+++ Source records

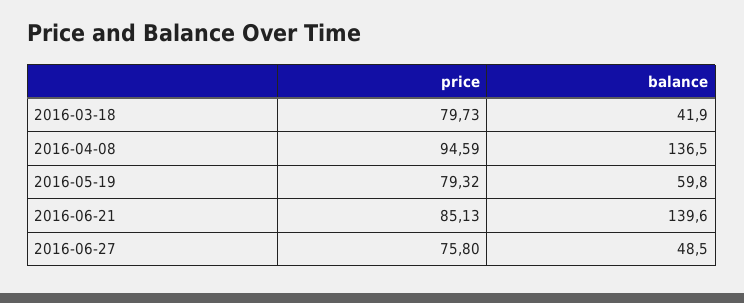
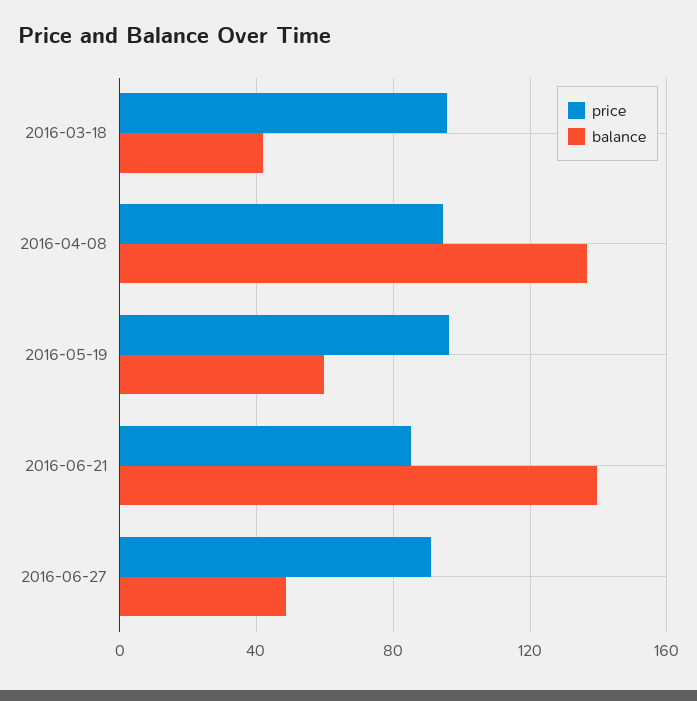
price, 2016-03-18: 79.73 -> 95
price, 2016-05-19: 79.32 -> 95
price, 2016-06-27: 75.8 -> 90

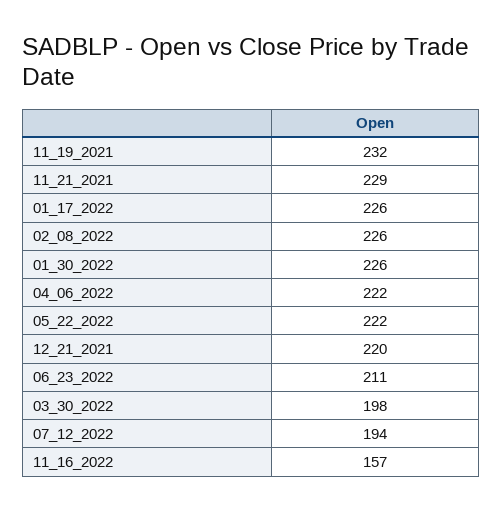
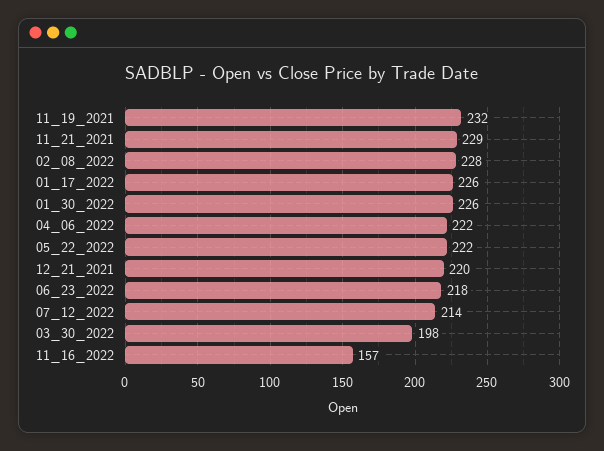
02_08_2022: 226 -> 228
06_23_2022: 211 -> 218
07_12_2022: 194 -> 214

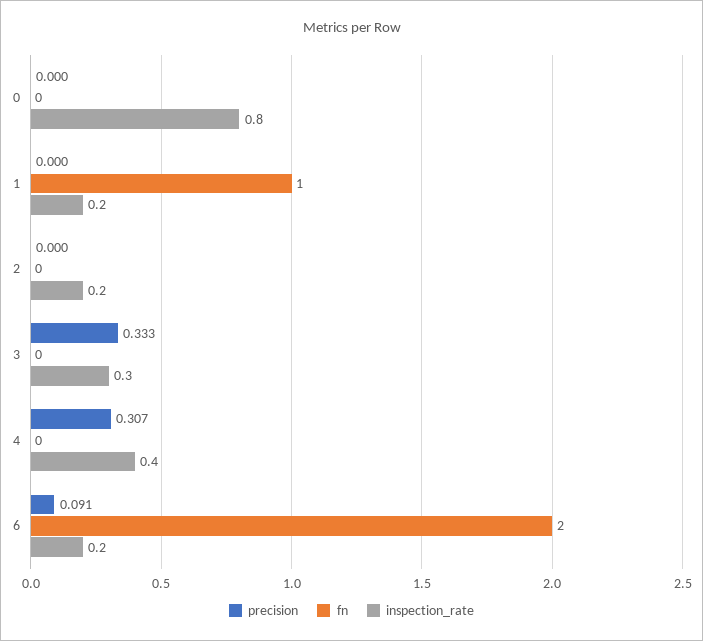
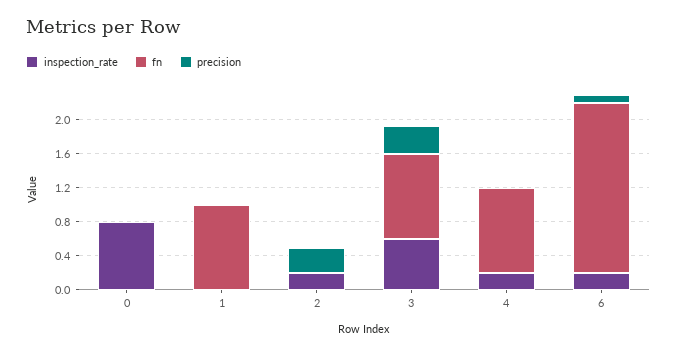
inspection_rate, 1: 0.2 -> 0
precision, 2: 0 -> 0.3
fn, 3: 0 -> 1
inspection_rate, 3: 0.3 -> 0.6
precision, 4: 0.307 -> 0
fn, 4: 0 -> 1
inspection_rate, 4: 0.4 -> 0.2

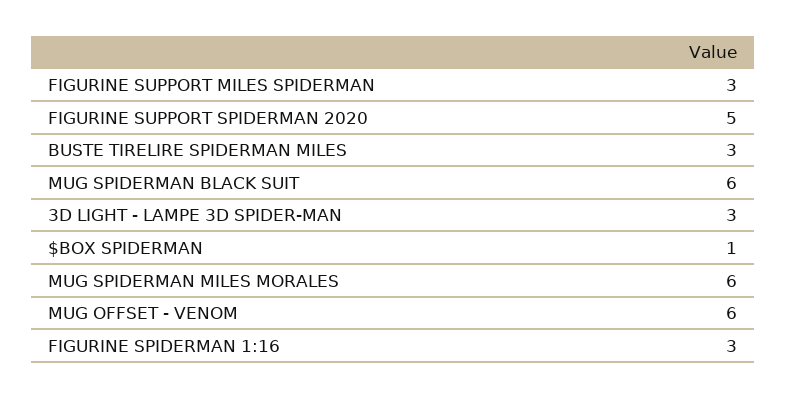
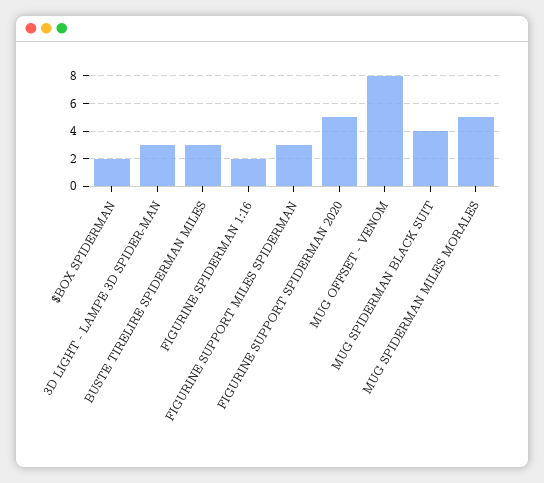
MUG SPIDERMAN BLACK SUIT: 6 -> 4
$BOX SPIDERMAN: 1 -> 2
MUG SPIDERMAN MILES MORALES: 6 -> 5
MUG OFFSET - VENOM: 6 -> 8
FIGURINE SPIDERMAN 1:16: 3 -> 2

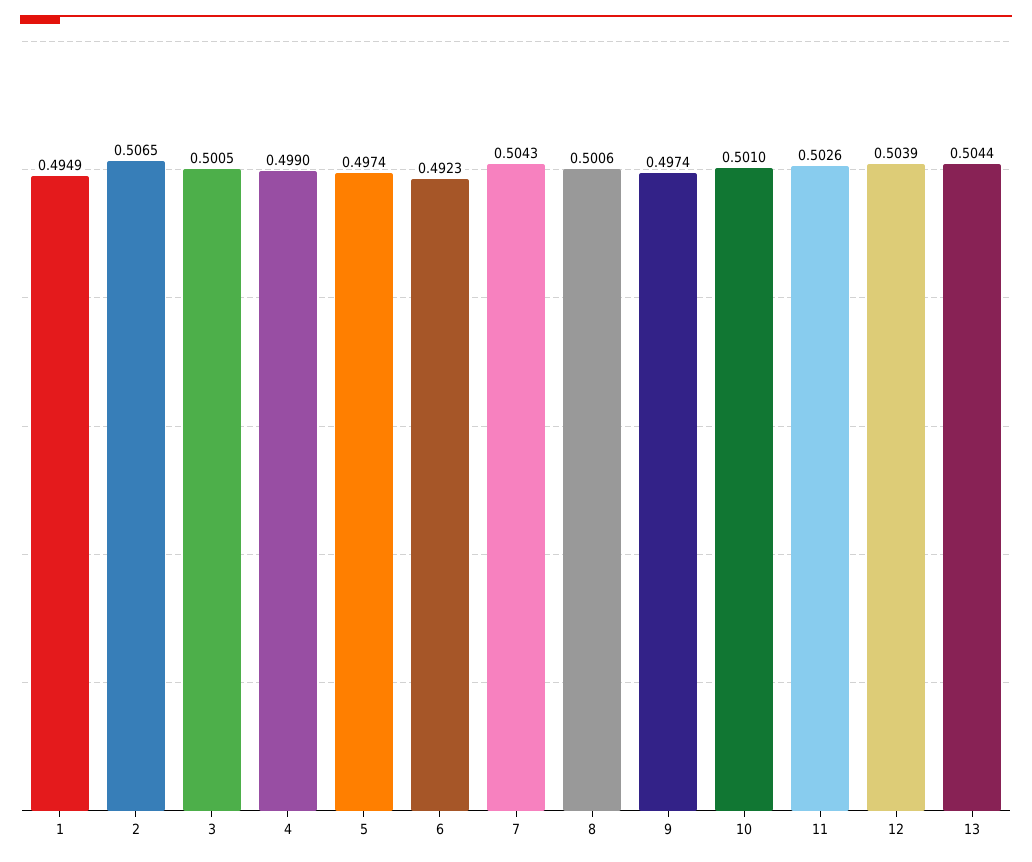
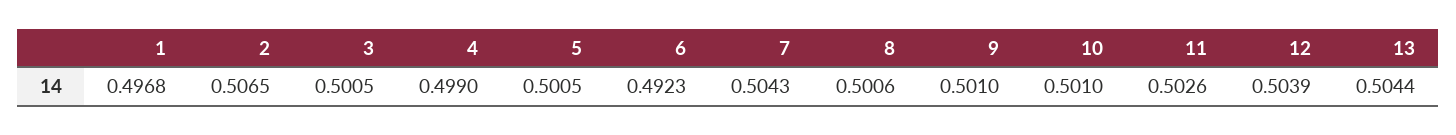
1: 0.4949 -> 0.4968
5: 0.4974 -> 0.5005
9: 0.4974 -> 0.501

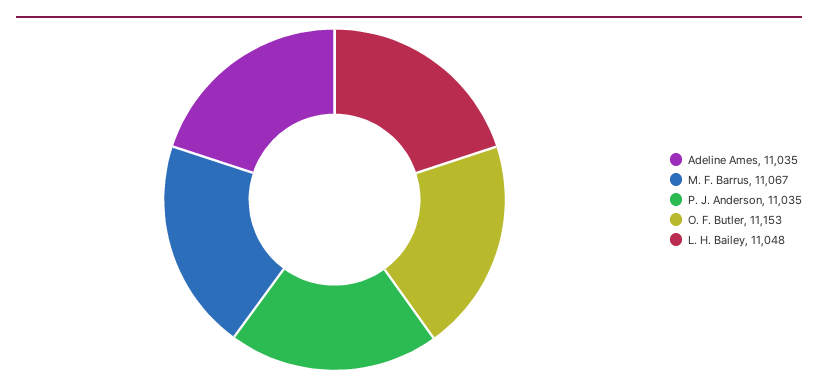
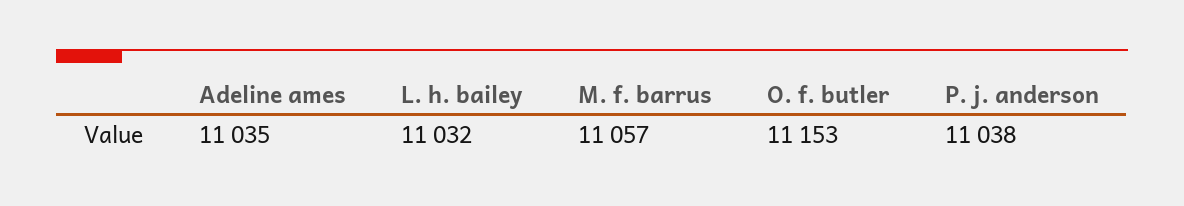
M. F. Barrus: 11067 -> 11057
P. J. Anderson: 11035 -> 11038
L. H. Bailey: 11048 -> 11032

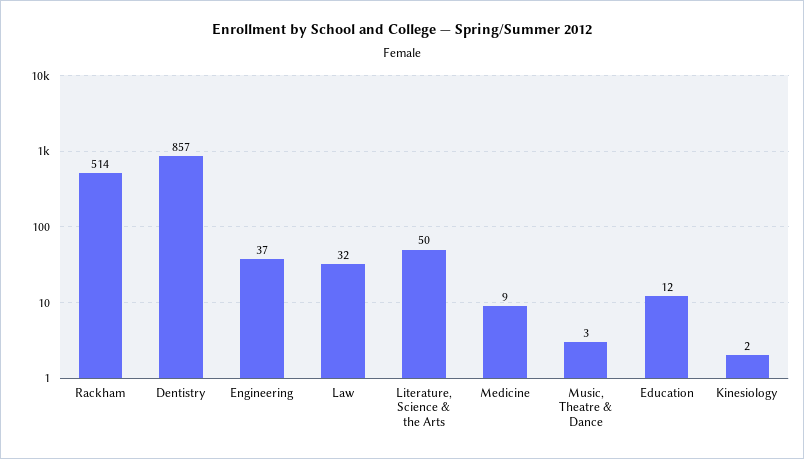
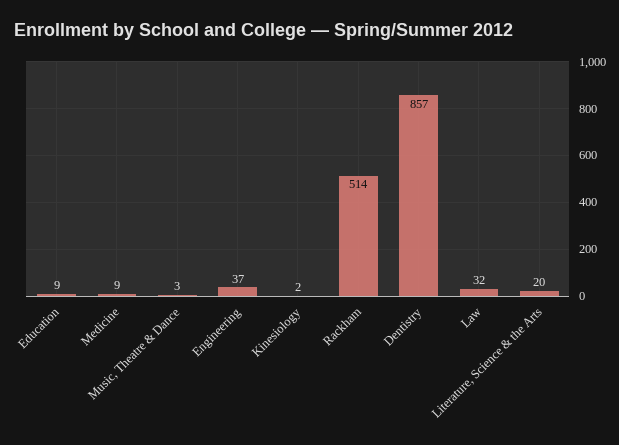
Literature, Science & the Arts: 50 -> 20
Education: 12 -> 9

++++++

§ Goal of the exercise: Reading through the records above, report each line in which the string "price" is found.

§ Answer box:
price, 2016-03-18: 79.73 -> 95
price, 2016-05-19: 79.32 -> 95
price, 2016-06-27: 75.8 -> 90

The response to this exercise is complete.